→ What is asked:
Can you put every line of the rows below into a JSON list of strings, with one string for each line and any blank lines left out?

→ Information supplied:
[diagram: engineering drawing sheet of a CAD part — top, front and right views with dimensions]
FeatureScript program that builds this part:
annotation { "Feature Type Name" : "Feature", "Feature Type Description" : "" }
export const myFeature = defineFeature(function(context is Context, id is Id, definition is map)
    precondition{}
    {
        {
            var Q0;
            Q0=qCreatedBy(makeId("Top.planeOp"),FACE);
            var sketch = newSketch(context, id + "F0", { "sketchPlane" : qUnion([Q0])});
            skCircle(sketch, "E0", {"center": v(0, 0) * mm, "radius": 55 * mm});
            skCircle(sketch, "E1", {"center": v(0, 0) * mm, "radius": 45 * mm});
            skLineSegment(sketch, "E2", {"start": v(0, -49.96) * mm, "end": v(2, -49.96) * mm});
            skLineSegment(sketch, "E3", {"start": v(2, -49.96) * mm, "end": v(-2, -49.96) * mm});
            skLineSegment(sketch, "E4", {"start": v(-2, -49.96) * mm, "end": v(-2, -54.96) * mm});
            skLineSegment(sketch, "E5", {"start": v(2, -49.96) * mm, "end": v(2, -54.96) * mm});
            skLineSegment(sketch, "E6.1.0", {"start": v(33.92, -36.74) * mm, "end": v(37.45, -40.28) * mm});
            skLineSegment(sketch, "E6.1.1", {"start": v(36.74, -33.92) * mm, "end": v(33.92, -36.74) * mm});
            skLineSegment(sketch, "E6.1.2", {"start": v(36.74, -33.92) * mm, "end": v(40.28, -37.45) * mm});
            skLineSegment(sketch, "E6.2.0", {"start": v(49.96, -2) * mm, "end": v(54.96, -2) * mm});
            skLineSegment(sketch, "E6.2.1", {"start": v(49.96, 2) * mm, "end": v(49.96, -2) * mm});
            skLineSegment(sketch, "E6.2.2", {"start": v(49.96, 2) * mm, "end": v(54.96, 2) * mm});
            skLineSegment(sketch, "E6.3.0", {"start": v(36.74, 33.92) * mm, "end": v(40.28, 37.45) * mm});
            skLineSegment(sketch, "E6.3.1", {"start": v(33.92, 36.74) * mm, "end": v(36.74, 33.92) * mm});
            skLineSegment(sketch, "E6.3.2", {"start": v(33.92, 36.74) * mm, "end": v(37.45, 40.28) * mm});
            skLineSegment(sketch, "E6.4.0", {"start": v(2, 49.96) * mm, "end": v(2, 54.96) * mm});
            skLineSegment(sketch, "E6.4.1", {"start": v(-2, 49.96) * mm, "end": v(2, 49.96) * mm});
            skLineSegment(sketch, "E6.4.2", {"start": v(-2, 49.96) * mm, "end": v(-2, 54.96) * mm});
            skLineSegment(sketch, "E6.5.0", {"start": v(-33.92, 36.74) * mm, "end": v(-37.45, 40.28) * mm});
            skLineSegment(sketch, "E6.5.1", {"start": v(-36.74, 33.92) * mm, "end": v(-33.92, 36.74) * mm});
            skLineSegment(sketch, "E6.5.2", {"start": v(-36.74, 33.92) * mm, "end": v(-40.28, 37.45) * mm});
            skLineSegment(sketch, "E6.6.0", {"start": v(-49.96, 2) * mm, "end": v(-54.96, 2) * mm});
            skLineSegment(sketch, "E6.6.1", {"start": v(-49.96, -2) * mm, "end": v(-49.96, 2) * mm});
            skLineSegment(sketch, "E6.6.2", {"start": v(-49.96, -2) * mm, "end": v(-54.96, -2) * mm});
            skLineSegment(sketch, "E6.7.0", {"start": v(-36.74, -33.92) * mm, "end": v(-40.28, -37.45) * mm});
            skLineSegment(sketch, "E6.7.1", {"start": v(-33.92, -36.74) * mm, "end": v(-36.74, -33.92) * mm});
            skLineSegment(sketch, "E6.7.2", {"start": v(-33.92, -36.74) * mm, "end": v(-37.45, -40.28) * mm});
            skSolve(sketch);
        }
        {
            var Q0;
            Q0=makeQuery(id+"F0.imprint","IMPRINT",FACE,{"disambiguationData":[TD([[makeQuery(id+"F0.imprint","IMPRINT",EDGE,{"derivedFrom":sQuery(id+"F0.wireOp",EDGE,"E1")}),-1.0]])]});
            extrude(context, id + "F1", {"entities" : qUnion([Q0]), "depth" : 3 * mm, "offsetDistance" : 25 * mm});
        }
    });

→ Solution for this problem:
[
  "[diagram: engineering drawing sheet of a CAD part — top, front and right views with dimensions]",
  "FeatureScript program that builds this part:",
  "annotation { \"Feature Type Name\" : \"Feature\", \"Feature Type Description\" : \"\" }",
  "export const myFeature = defineFeature(function(context is Context, id is Id, definition is map)",
  "    precondition{}",
  "    {",
  "        {",
  "            var Q0;",
  "            Q0=qCreatedBy(makeId(\"Top.planeOp\"),FACE);",
  "            var sketch = newSketch(context, id + \"F0\", { \"sketchPlane\" : qUnion([Q0])});",
  "            skCircle(sketch, \"E0\", {\"center\": v(0, 0) * mm, \"radius\": 55 * mm});",
  "            skCircle(sketch, \"E1\", {\"center\": v(0, 0) * mm, \"radius\": 45 * mm});",
  "            skLineSegment(sketch, \"E2\", {\"start\": v(0, -49.96) * mm, \"end\": v(2, -49.96) * mm});",
  "            skLineSegment(sketch, \"E3\", {\"start\": v(2, -49.96) * mm, \"end\": v(-2, -49.96) * mm});",
  "            skLineSegment(sketch, \"E4\", {\"start\": v(-2, -49.96) * mm, \"end\": v(-2, -54.96) * mm});",
  "            skLineSegment(sketch, \"E5\", {\"start\": v(2, -49.96) * mm, \"end\": v(2, -54.96) * mm});",
  "            skLineSegment(sketch, \"E6.1.0\", {\"start\": v(33.92, -36.74) * mm, \"end\": v(37.45, -40.28) * mm});",
  "            skLineSegment(sketch, \"E6.1.1\", {\"start\": v(36.74, -33.92) * mm, \"end\": v(33.92, -36.74) * mm});",
  "            skLineSegment(sketch, \"E6.1.2\", {\"start\": v(36.74, -33.92) * mm, \"end\": v(40.28, -37.45) * mm});",
  "            skLineSegment(sketch, \"E6.2.0\", {\"start\": v(49.96, -2) * mm, \"end\": v(54.96, -2) * mm});",
  "            skLineSegment(sketch, \"E6.2.1\", {\"start\": v(49.96, 2) * mm, \"end\": v(49.96, -2) * mm});",
  "            skLineSegment(sketch, \"E6.2.2\", {\"start\": v(49.96, 2) * mm, \"end\": v(54.96, 2) * mm});",
  "            skLineSegment(sketch, \"E6.3.0\", {\"start\": v(36.74, 33.92) * mm, \"end\": v(40.28, 37.45) * mm});",
  "            skLineSegment(sketch, \"E6.3.1\", {\"start\": v(33.92, 36.74) * mm, \"end\": v(36.74, 33.92) * mm});",
  "            skLineSegment(sketch, \"E6.3.2\", {\"start\": v(33.92, 36.74) * mm, \"end\": v(37.45, 40.28) * mm});",
  "            skLineSegment(sketch, \"E6.4.0\", {\"start\": v(2, 49.96) * mm, \"end\": v(2, 54.96) * mm});",
  "            skLineSegment(sketch, \"E6.4.1\", {\"start\": v(-2, 49.96) * mm, \"end\": v(2, 49.96) * mm});",
  "            skLineSegment(sketch, \"E6.4.2\", {\"start\": v(-2, 49.96) * mm, \"end\": v(-2, 54.96) * mm});",
  "            skLineSegment(sketch, \"E6.5.0\", {\"start\": v(-33.92, 36.74) * mm, \"end\": v(-37.45, 40.28) * mm});",
  "            skLineSegment(sketch, \"E6.5.1\", {\"start\": v(-36.74, 33.92) * mm, \"end\": v(-33.92, 36.74) * mm});",
  "            skLineSegment(sketch, \"E6.5.2\", {\"start\": v(-36.74, 33.92) * mm, \"end\": v(-40.28, 37.45) * mm});",
  "            skLineSegment(sketch, \"E6.6.0\", {\"start\": v(-49.96, 2) * mm, \"end\": v(-54.96, 2) * mm});",
  "            skLineSegment(sketch, \"E6.6.1\", {\"start\": v(-49.96, -2) * mm, \"end\": v(-49.96, 2) * mm});",
  "            skLineSegment(sketch, \"E6.6.2\", {\"start\": v(-49.96, -2) * mm, \"end\": v(-54.96, -2) * mm});",
  "            skLineSegment(sketch, \"E6.7.0\", {\"start\": v(-36.74, -33.92) * mm, \"end\": v(-40.28, -37.45) * mm});",
  "            skLineSegment(sketch, \"E6.7.1\", {\"start\": v(-33.92, -36.74) * mm, \"end\": v(-36.74, -33.92) * mm});",
  "            skLineSegment(sketch, \"E6.7.2\", {\"start\": v(-33.92, -36.74) * mm, \"end\": v(-37.45, -40.28) * mm});",
  "            skSolve(sketch);",
  "        }",
  "        {",
  "            var Q0;",
  "            Q0=makeQuery(id+\"F0.imprint\",\"IMPRINT\",FACE,{\"disambiguationData\":[TD([[makeQuery(id+\"F0.imprint\",\"IMPRINT\",EDGE,{\"derivedFrom\":sQuery(id+\"F0.wireOp\",EDGE,\"E1\")}),-1.0]])]});",
  "            extrude(context, id + \"F1\", {\"entities\" : qUnion([Q0]), \"depth\" : 3 * mm, \"offsetDistance\" : 25 * mm});",
  "        }",
  "    });"
]